Castrops Duell mit der Vergangenheit

Für Jens Castrop wird das Duell eine Begegnung mit seiner Vergangenheit. Der 17-Jährige wurde in Düsseldorf geboren und trug bis 2015 das Trikot der Fortuna. Je nach Spielverlauf wird das Toptalent wieder Einsatzminuten erhalten. In den jüngsten drei Partien der U21 wurde Castrop stets in der Schlussphase eingewechselt und sammelte bisher insgesamt 32 Einsatzminuten in der Regionalliga.

Mit einem Erfolg am Flinger Broich könnte der FC in der Tabelle bis auf einen Zähler an die Fortuna heranrücken und sich wieder im oberen Drittel festbeißen.

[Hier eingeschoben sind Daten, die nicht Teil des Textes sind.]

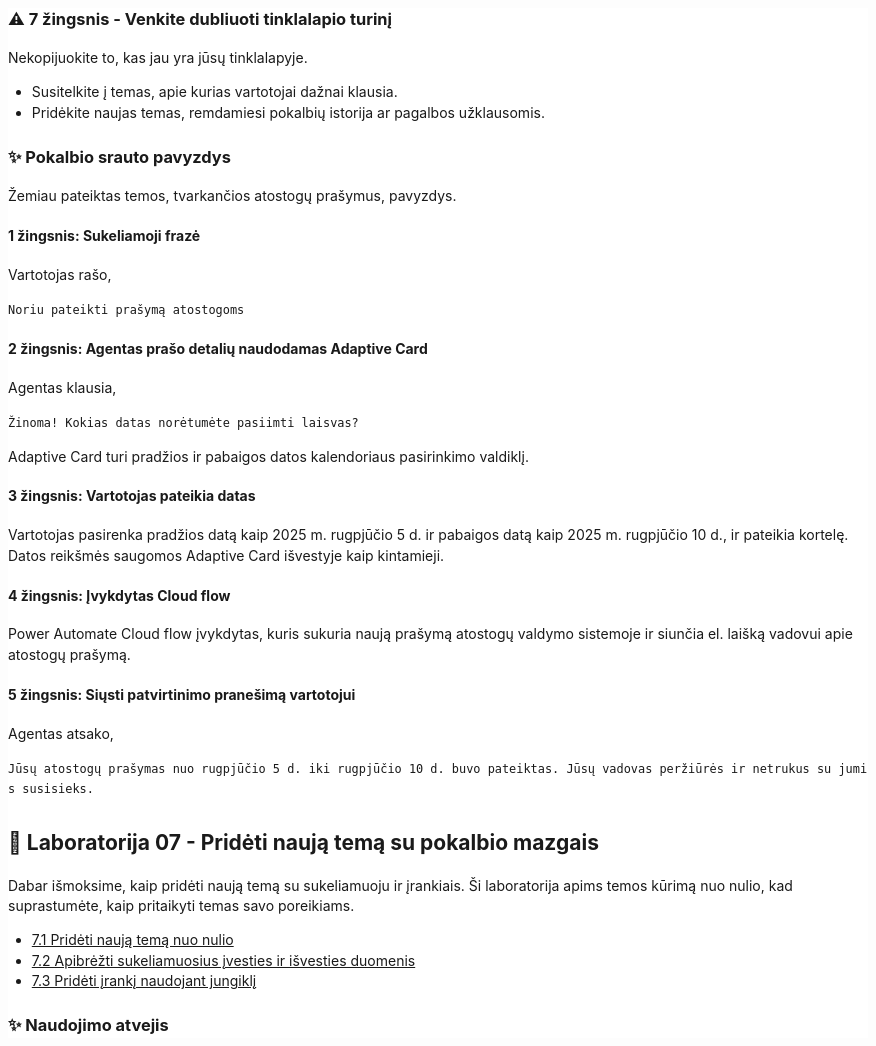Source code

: ### ⚠️ 7 žingsnis - Venkite dubliuoti tinklalapio turinį

Nekopijuokite to, kas jau yra jūsų tinklalapyje.

- Susitelkite į temas, apie kurias vartotojai dažnai klausia.
- Pridėkite naujas temas, remdamiesi pokalbių istorija ar pagalbos užklausomis.

### ✨ Pokalbio srauto pavyzdys

Žemiau pateiktas temos, tvarkančios atostogų prašymus, pavyzdys.

#### 1 žingsnis: Sukeliamoji frazė

Vartotojas rašo,

`Noriu pateikti prašymą atostogoms`

#### 2 žingsnis: Agentas prašo detalių naudodamas Adaptive Card

Agentas klausia,

`Žinoma! Kokias datas norėtumėte pasiimti laisvas?`

Adaptive Card turi pradžios ir pabaigos datos kalendoriaus pasirinkimo valdiklį.

#### 3 žingsnis: Vartotojas pateikia datas

Vartotojas pasirenka pradžios datą kaip 2025 m. rugpjūčio 5 d. ir pabaigos datą kaip 2025 m. rugpjūčio 10 d., ir pateikia kortelę. Datos reikšmės saugomos Adaptive Card išvestyje kaip kintamieji.

#### 4 žingsnis: Įvykdytas Cloud flow

Power Automate Cloud flow įvykdytas, kuris sukuria naują prašymą atostogų valdymo sistemoje ir siunčia el. laišką vadovui apie atostogų prašymą.

#### 5 žingsnis: Siųsti patvirtinimo pranešimą vartotojui

Agentas atsako,

`Jūsų atostogų prašymas nuo rugpjūčio 5 d. iki rugpjūčio 10 d. buvo pateiktas. Jūsų vadovas peržiūrės ir netrukus su jumis susisieks.`

## 🧪 Laboratorija 07 - Pridėti naują temą su pokalbio mazgais

Dabar išmoksime, kaip pridėti naują temą su sukeliamuoju ir įrankiais. Ši laboratorija apims temos kūrimą nuo nulio, kad suprastumėte, kaip pritaikyti temas savo poreikiams.

- [7.1 Pridėti naują temą nuo nulio](../../../../../docs/recruit/07-add-new-topic-with-trigger)
- [7.2 Apibrėžti sukeliamuosius įvesties ir išvesties duomenis](../../../../../docs/recruit/07-add-new-topic-with-trigger)
- [7.3 Pridėti įrankį naudojant jungiklį](../../../../../docs/recruit/07-add-new-topic-with-trigger)

### ✨ Naudojimo atvejis
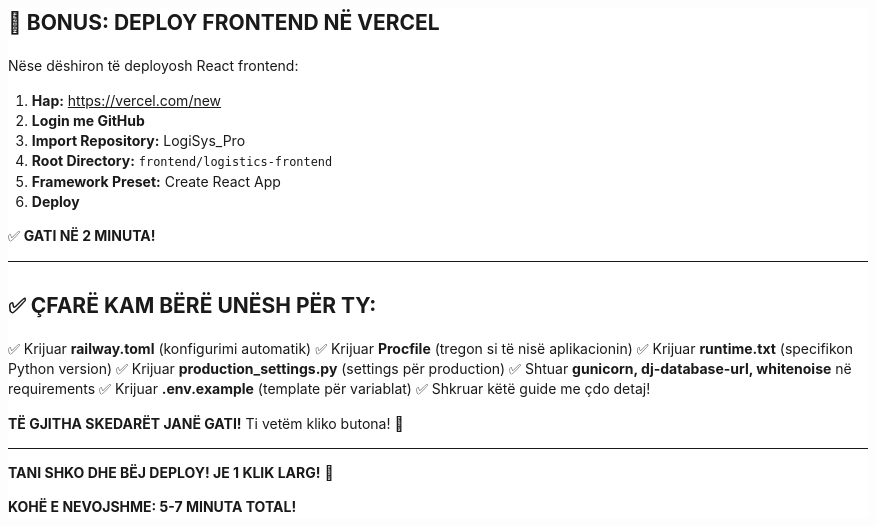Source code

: 
## 🚀 BONUS: DEPLOY FRONTEND NË VERCEL

Nëse dëshiron të deployosh React frontend:

1. **Hap:** https://vercel.com/new
2. **Login me GitHub**
3. **Import Repository:** LogiSys_Pro
4. **Root Directory:** `frontend/logistics-frontend`
5. **Framework Preset:** Create React App
6. **Deploy**

✅ **GATI NË 2 MINUTA!**

---

## ✅ ÇFARË KAM BËRË UNËSH PËR TY:

✅ Krijuar **railway.toml** (konfigurimi automatik)
✅ Krijuar **Procfile** (tregon si të nisë aplikacionin)
✅ Krijuar **runtime.txt** (specifikon Python version)
✅ Krijuar **production_settings.py** (settings për production)
✅ Shtuar **gunicorn, dj-database-url, whitenoise** në requirements
✅ Krijuar **.env.example** (template për variablat)
✅ Shkruar këtë guide me çdo detaj!

**TË GJITHA SKEDARËT JANË GATI!** Ti vetëm kliko butona! 🎉

---

**TANI SHKO DHE BËJ DEPLOY! JE 1 KLIK LARG!** 🚀

**KOHË E NEVOJSHME: 5-7 MINUTA TOTAL!**
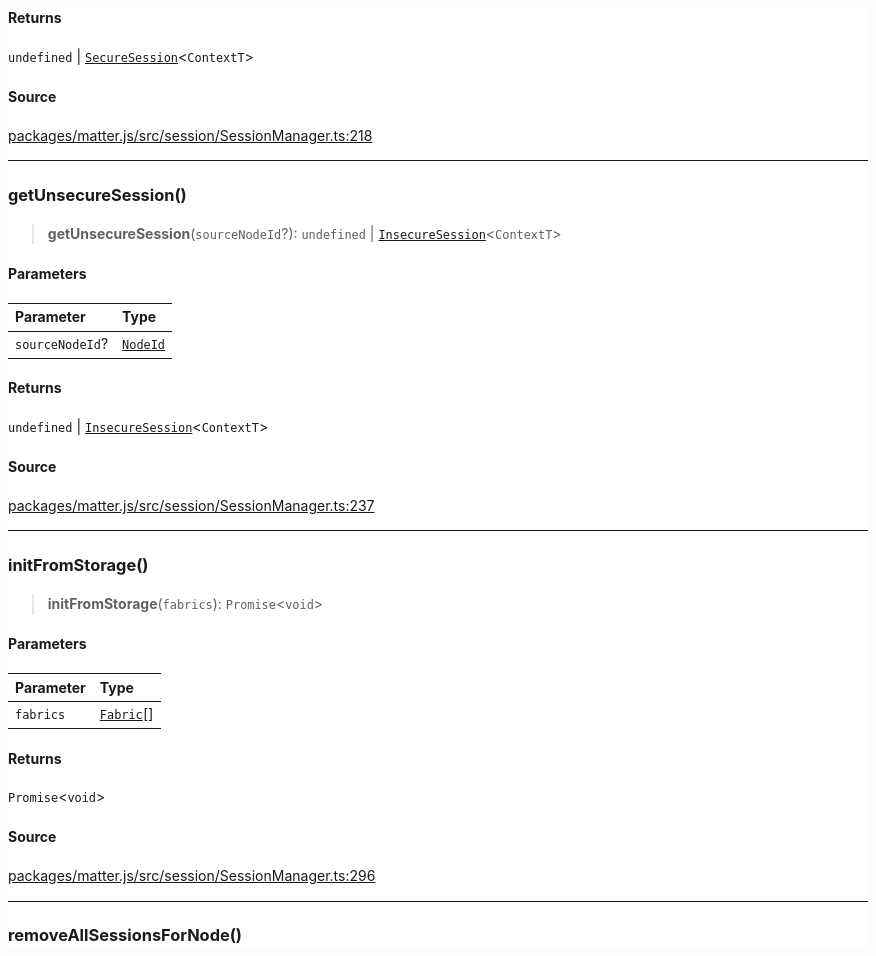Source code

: #### Returns

`undefined` \| [`SecureSession`](SecureSession.md)\<`ContextT`\>

#### Source

[packages/matter.js/src/session/SessionManager.ts:218](https://github.com/project-chip/matter.js/blob/7a8cbb56b87d4ccf34bec5a9a95ab40a1711324f/packages/matter.js/src/session/SessionManager.ts#L218)

***

### getUnsecureSession()

> **getUnsecureSession**(`sourceNodeId`?): `undefined` \| [`InsecureSession`](InsecureSession.md)\<`ContextT`\>

#### Parameters

| Parameter | Type |
| :------ | :------ |
| `sourceNodeId`? | [`NodeId`](../../../datatype/export/README.md#nodeid) |

#### Returns

`undefined` \| [`InsecureSession`](InsecureSession.md)\<`ContextT`\>

#### Source

[packages/matter.js/src/session/SessionManager.ts:237](https://github.com/project-chip/matter.js/blob/7a8cbb56b87d4ccf34bec5a9a95ab40a1711324f/packages/matter.js/src/session/SessionManager.ts#L237)

***

### initFromStorage()

> **initFromStorage**(`fabrics`): `Promise`\<`void`\>

#### Parameters

| Parameter | Type |
| :------ | :------ |
| `fabrics` | [`Fabric`](../../../fabric/export/classes/Fabric.md)[] |

#### Returns

`Promise`\<`void`\>

#### Source

[packages/matter.js/src/session/SessionManager.ts:296](https://github.com/project-chip/matter.js/blob/7a8cbb56b87d4ccf34bec5a9a95ab40a1711324f/packages/matter.js/src/session/SessionManager.ts#L296)

***

### removeAllSessionsForNode()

Im Hinspiel Ende September, das noch vor Zuschauern ausgetragen werden durfte und 280 Besucher anlockte, trennten sich beide Teams torlos 0:0. Ein Unentschieden im Rückspiel bei der Fortuna, die vor zwei Wochen mit einem 3:0-Heimerfolg gegen RW Essen für Aufsehen sorgte, würde Mark Zimmermann sicher auch jetzt im Vorfeld unterschreiben.